▸ **YOUR INSTRUCTIONS**: Within the entries below, find every line that has the string "Técnico", then copy it.

▸ **SOURCE DATA**:
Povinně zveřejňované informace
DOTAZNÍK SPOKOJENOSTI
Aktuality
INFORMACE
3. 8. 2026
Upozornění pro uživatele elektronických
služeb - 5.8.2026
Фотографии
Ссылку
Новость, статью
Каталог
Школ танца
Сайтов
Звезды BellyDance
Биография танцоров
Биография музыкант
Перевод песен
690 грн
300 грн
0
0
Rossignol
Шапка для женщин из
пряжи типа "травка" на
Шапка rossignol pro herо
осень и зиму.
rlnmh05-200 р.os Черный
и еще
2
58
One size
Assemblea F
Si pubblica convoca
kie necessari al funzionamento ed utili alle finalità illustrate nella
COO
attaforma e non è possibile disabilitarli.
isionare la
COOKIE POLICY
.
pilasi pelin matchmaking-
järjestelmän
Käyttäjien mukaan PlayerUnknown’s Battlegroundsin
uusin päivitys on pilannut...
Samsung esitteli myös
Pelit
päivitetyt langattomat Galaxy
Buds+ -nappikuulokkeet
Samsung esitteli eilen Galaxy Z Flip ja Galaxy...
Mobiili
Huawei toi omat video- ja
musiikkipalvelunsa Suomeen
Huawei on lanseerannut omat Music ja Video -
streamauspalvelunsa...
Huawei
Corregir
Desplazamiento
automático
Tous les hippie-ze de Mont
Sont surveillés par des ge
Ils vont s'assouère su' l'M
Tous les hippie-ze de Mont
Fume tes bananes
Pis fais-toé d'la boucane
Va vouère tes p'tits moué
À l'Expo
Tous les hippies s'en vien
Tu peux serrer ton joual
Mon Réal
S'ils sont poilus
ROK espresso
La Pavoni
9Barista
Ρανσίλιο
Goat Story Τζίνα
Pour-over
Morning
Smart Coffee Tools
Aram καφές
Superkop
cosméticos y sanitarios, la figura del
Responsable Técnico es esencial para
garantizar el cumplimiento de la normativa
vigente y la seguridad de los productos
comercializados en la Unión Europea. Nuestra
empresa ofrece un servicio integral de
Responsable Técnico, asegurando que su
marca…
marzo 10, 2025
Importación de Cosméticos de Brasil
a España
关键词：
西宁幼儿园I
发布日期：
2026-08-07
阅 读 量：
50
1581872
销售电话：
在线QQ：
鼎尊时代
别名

▸ **SOLUTION FOR THIS EXERCISE**:
Responsable Técnico es esencial para
Responsable Técnico, asegurando que su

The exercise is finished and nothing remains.